Data:
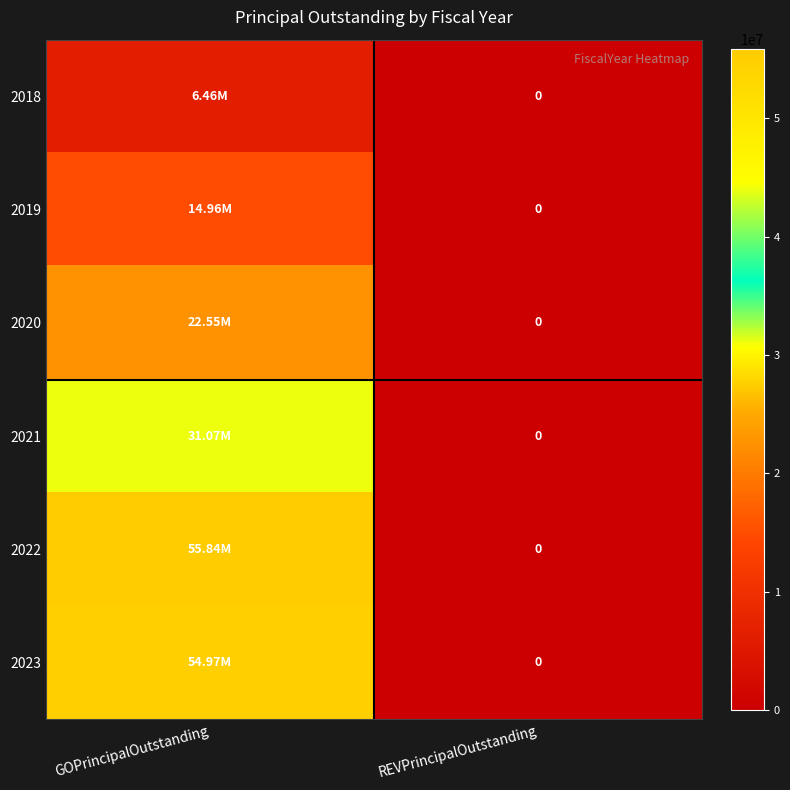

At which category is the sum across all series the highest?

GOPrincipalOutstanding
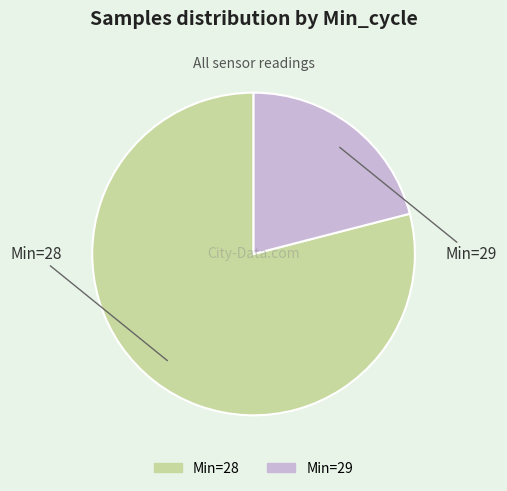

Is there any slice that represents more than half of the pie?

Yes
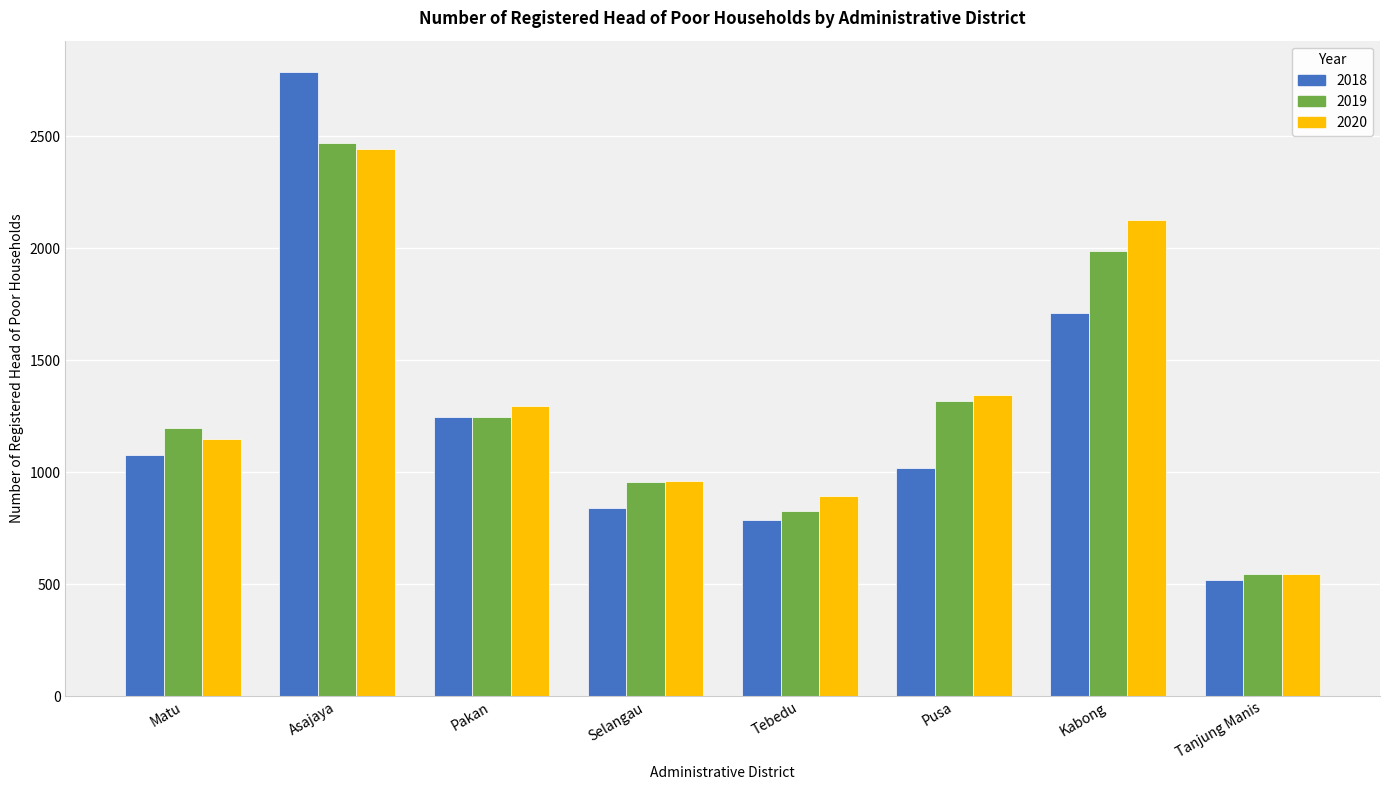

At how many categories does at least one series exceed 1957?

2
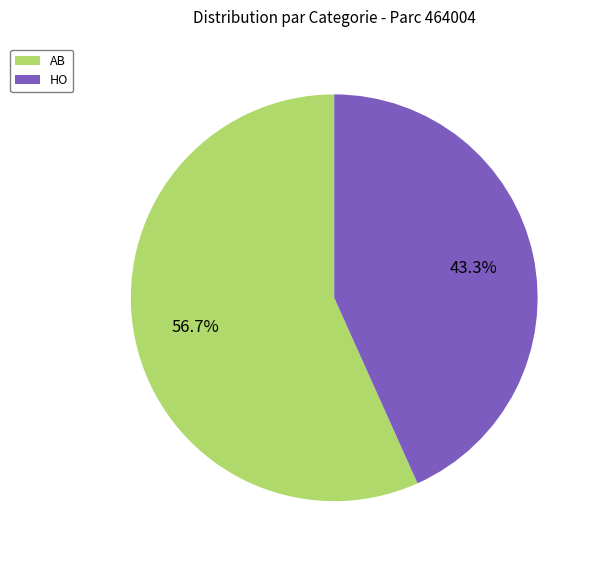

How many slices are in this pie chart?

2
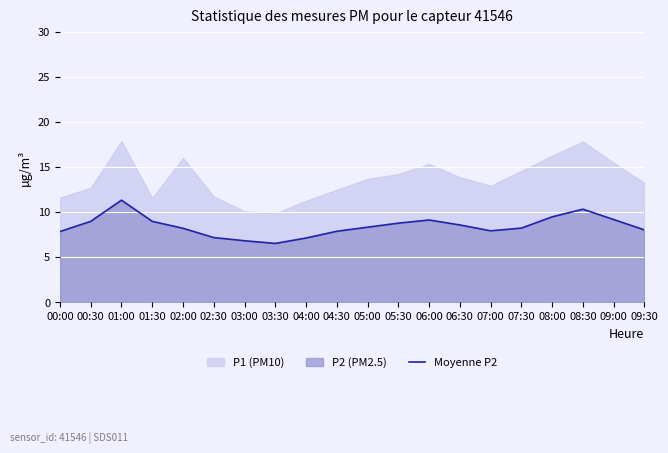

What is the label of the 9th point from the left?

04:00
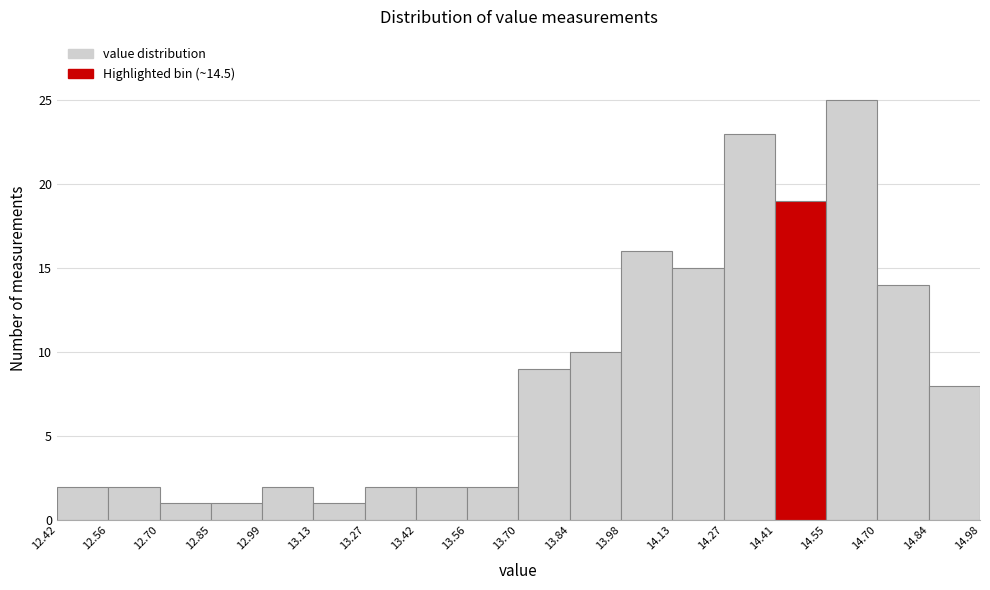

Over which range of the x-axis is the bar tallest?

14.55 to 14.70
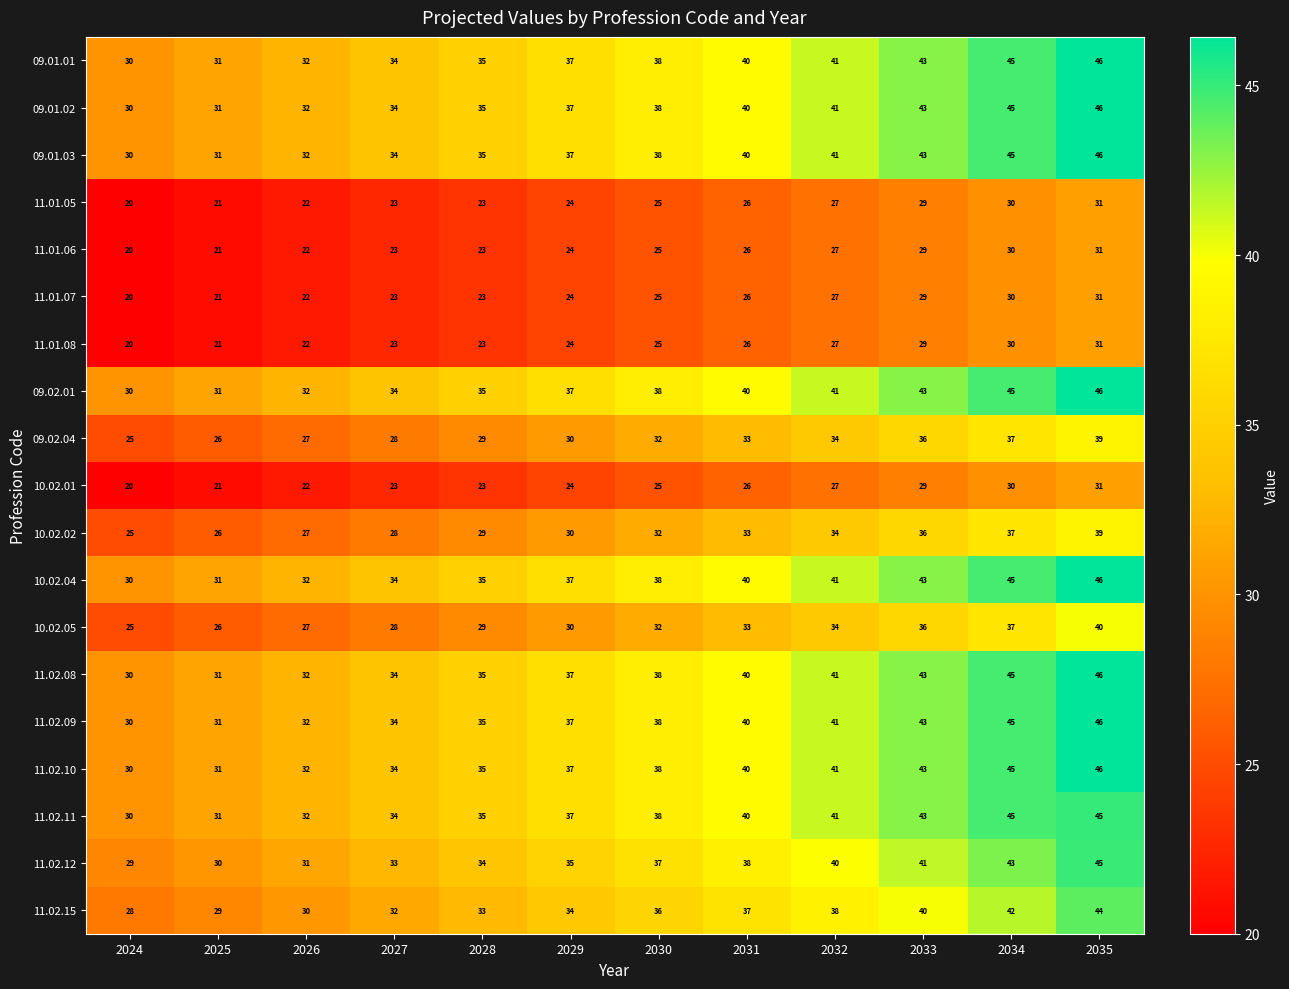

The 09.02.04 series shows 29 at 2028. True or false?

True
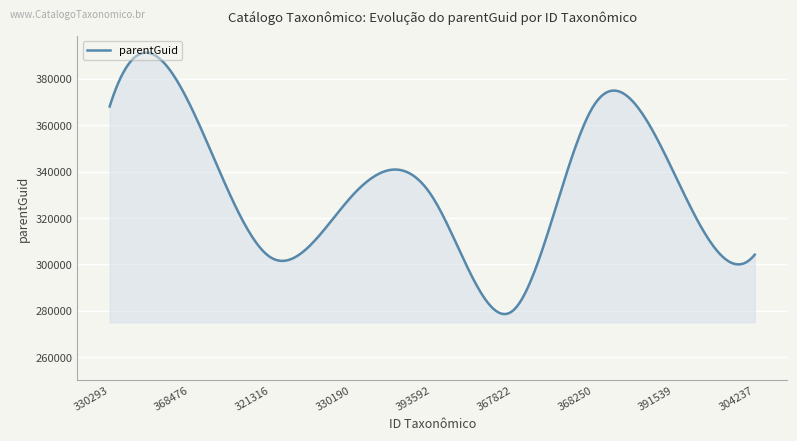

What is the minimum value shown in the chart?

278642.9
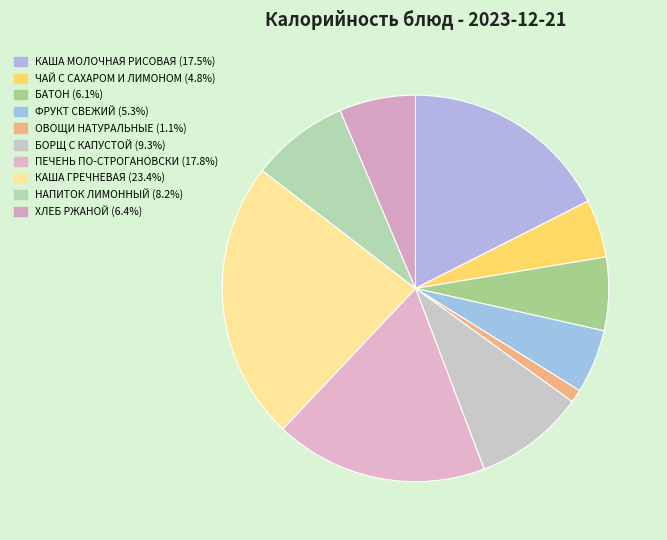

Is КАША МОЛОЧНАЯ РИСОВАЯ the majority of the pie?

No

Aim of the task: Reproduce the entries from the line containing "At how many" through the end of the entries, including both ends, and leave the pictures out of your answer.

Task solution:
At how many categories does at least one series exceed 1957?

2

How many slices are in this pie chart?

2

What is the label of the 9th point from the left?

04:00

Over which range of the x-axis is the bar tallest?

14.55 to 14.70

The 09.02.04 series shows 29 at 2028. True or false?

True

What is the minimum value shown in the chart?

278642.9

Is КАША МОЛОЧНАЯ РИСОВАЯ the majority of the pie?

No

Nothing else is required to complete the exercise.